First World War CentennialFirst World War Centennial

Chapter I: Some General Observations : Rights and duties of neutrals; a discussion of principles and practices

The laws affecting neutrality for the next century are to be determined largely by the attitude of the United States during the present European conflict.

Its commercial prosperity as well as its tranquillity depends upon its present sagacity.

Rights and Duties of Neutrals

CHAPTER I

SOME GENERAL OBSERVATIONS

WHETHER the rights of man and of na­tion precede or follow his or its duties is a matter that philosophers must decide. For practical minds the rights of either are dependent upon a performance of duty. The citizen behind the bars may babble of rights, but his failure to perform his obligations has eliminated these, and the cabinet of a nation which has flagrantly disregarded primal law cannot expect a hearing when it wishes to claim privileges.

This truth if borne in mind during any dis­cussion of the rights and duties of neutrals will tend to logical thinking and consistent action.
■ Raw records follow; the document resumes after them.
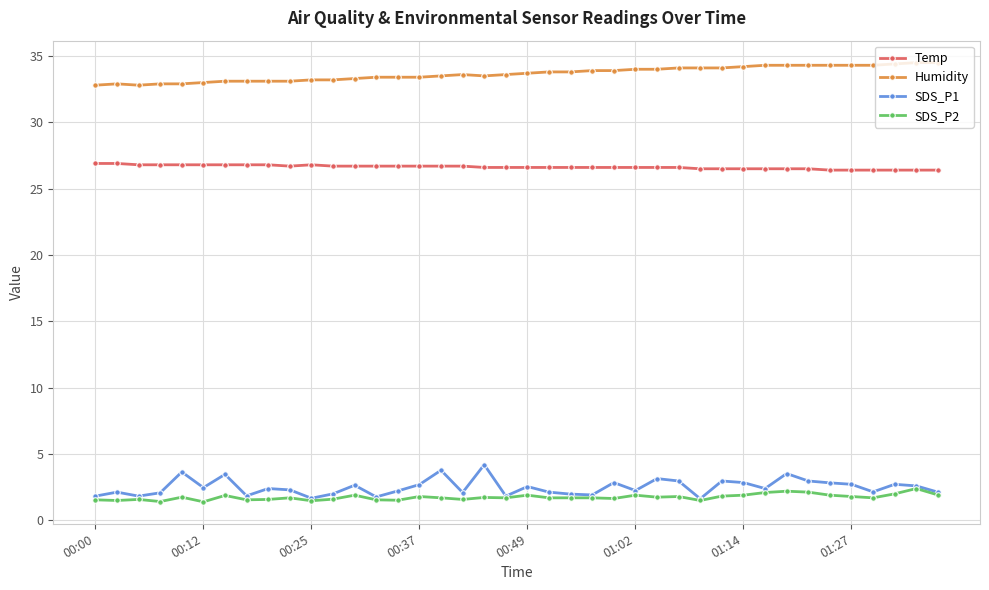

True or false: Humidity and SDS_P2 intersect in this chart.

False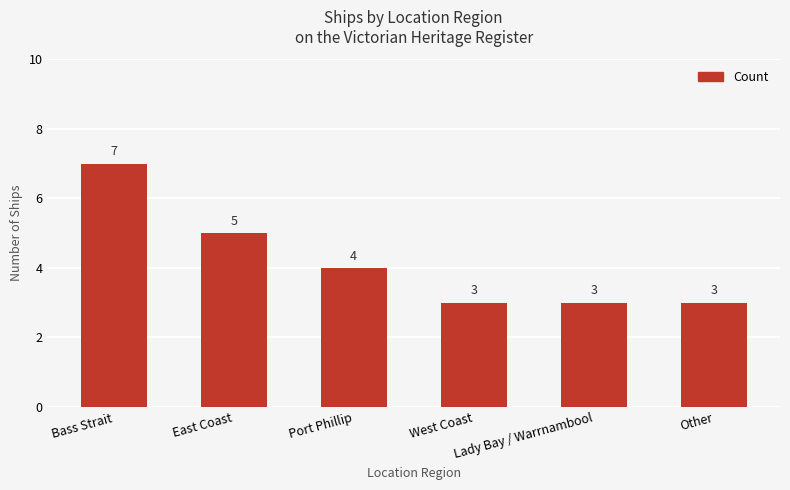

Are the bars grouped side by side (vs. stacked)?

No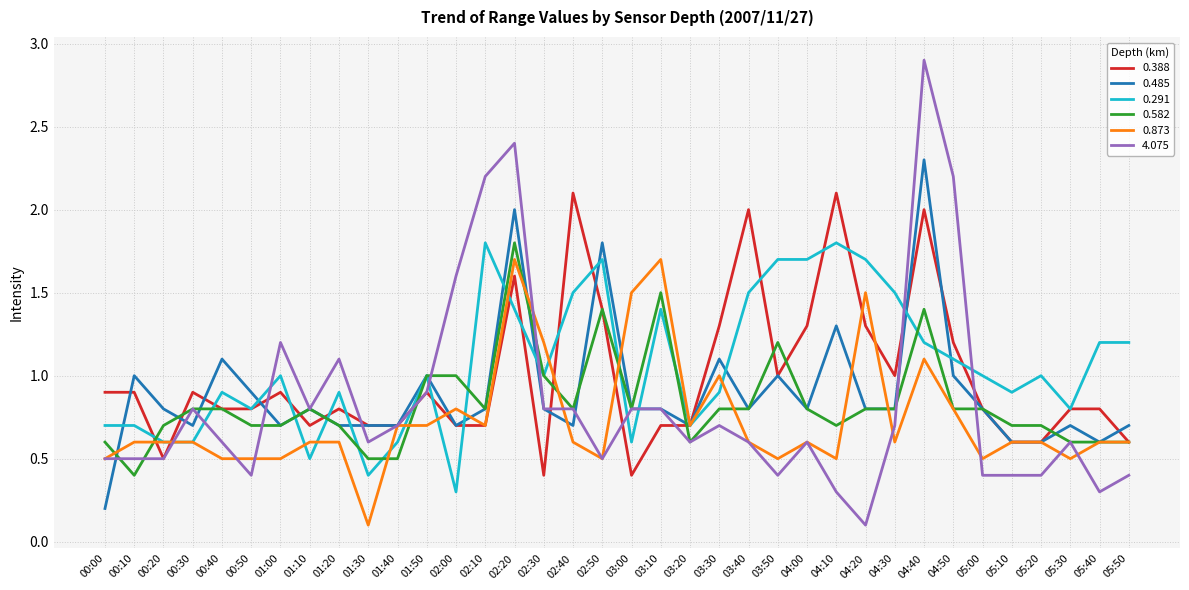

What is the total value across all series at 02:40?

6.5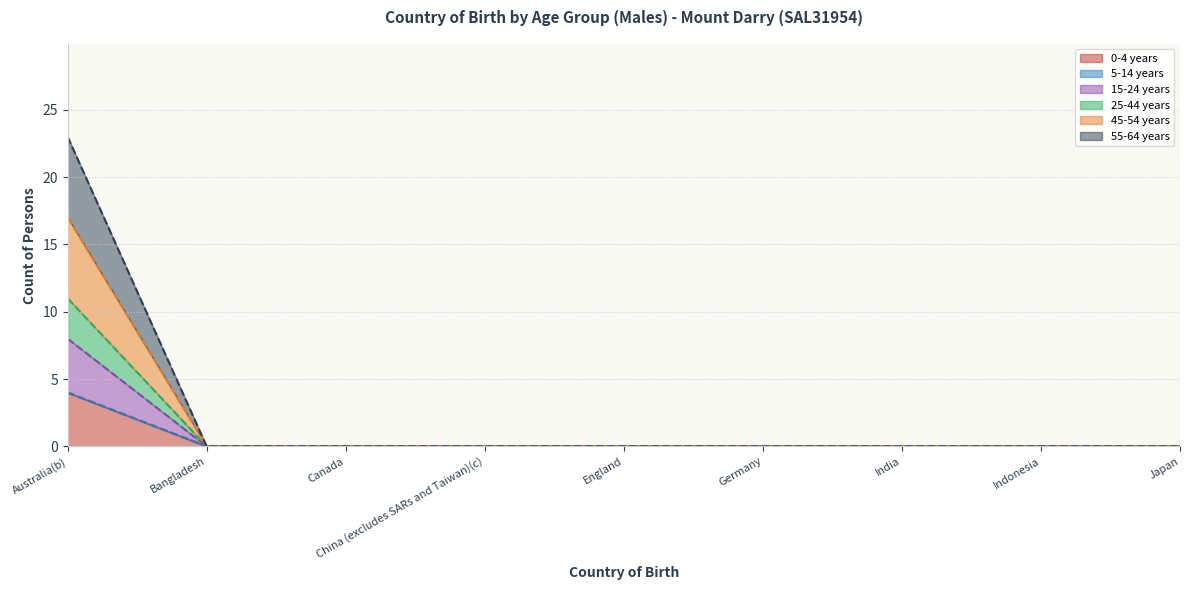

What is the label of the 8th point from the left?

Indonesia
It will be found applicable to minor matters affecting such theories as those of contraband and blockade, as well as to broader principles and state policy.

Thus for an instance and specifically: The position of the United States is immensely stronger when it insists upon the rights of its individual citizens to manufacture and ex­port arms (thus directly or indirectly aiding either belligerent) than it would be if as a nation it had not endeavored to observe every obligation which rests upon a neutral, by itself abstaining from such activities.

That any deviation from such a recognized standard, viz., the observance of international obligations by a state that claims an inter­national right, in discussing matters which have to do with neutrality, is dangerous, scholars will generally agree. Meanwhile it should be obvious to practical men that there is a paramount duty which can hardly be referred to as prescribed by ethics and inter­national law, which cabinets should attend to as a matter of high policy and expediency before they are driven, as they sometimes are, to assert privileges which they have a right to claim.

This is the duty of preparedness, which a neutral nation, desirous of peace, owes to belligerents, to the sisterhood of civilized states, and to its own people.

(1) To belligerents because they may be led by the objector's apparent military weak­ness into disregarding rights that are being infringed.

(2) To the sisterhood of civilized states with whom in the matter of principles com­monly recognized as sound each Power is sympathetically leagued for the preservation of right standards, whether or not such a compact follows lines suggested by the Cleveland Conference of May 12, 1915.

(3) To its own people who may at any time insist upon ministerial action which is fraught with peril.

Primary as this rule of conduct for any great and self-respecting state should be, it is an extraordinary fact that the United States, whose interest and historic part in the annals of the last century is that of a neutral, has failed to appreciate the place preparedness plays in giving effect to proclamation and protest. This is the more anomalous because the nation has not been blind to its moral obligations, and because its population is essentially peace-loving, and ought to appre­ciate that when the word neutral is printed in the same capital letters as the word bel­ligerent the world will be far nearer the peace millennium than it ever can become through opposing resolutions to bayonets.

Is it not time to change all this? Is it not for men who deal with things as they are in the light of what they desire, rather than academic theories, to see to it now that our national declarations of neutrality be ren­dered respectable by putting the nation's reserve or latent power in such shape that it can be used if exigency requires?

Only by so doing, viz., performing a nation­al duty as above described to sovereign states grouped as the embodiment of civilization and in their several capacities, can we secure the standing in court which is essential to us, if we mean to champion in our own interests and those of humanity the achievements won for neutrality in the past, and secure such conquests as will put neutral nations into the position in world conferences which belongs to them.

It is interesting to discuss the rules of war as they apply to neutrals; to define contra­band; to argue the limitations of blockade, the new theories of "war zone," etc., but a commercial and peaceful nation should never forget that the international law of Hall and Oppenheim is law made largely under the influence of belligerent states in an abnormal, not normal, status, and that the industrial and social interests of neutrals require that positive law in all these matters should more closely approximate to the natural law of Grotius and Phillimore, which is nothing other than economic and moral law.

This will never be brought about until neutral states, noncombatants, speaking with authority because they have performed their political and ethical obligations, play a major part in world councils.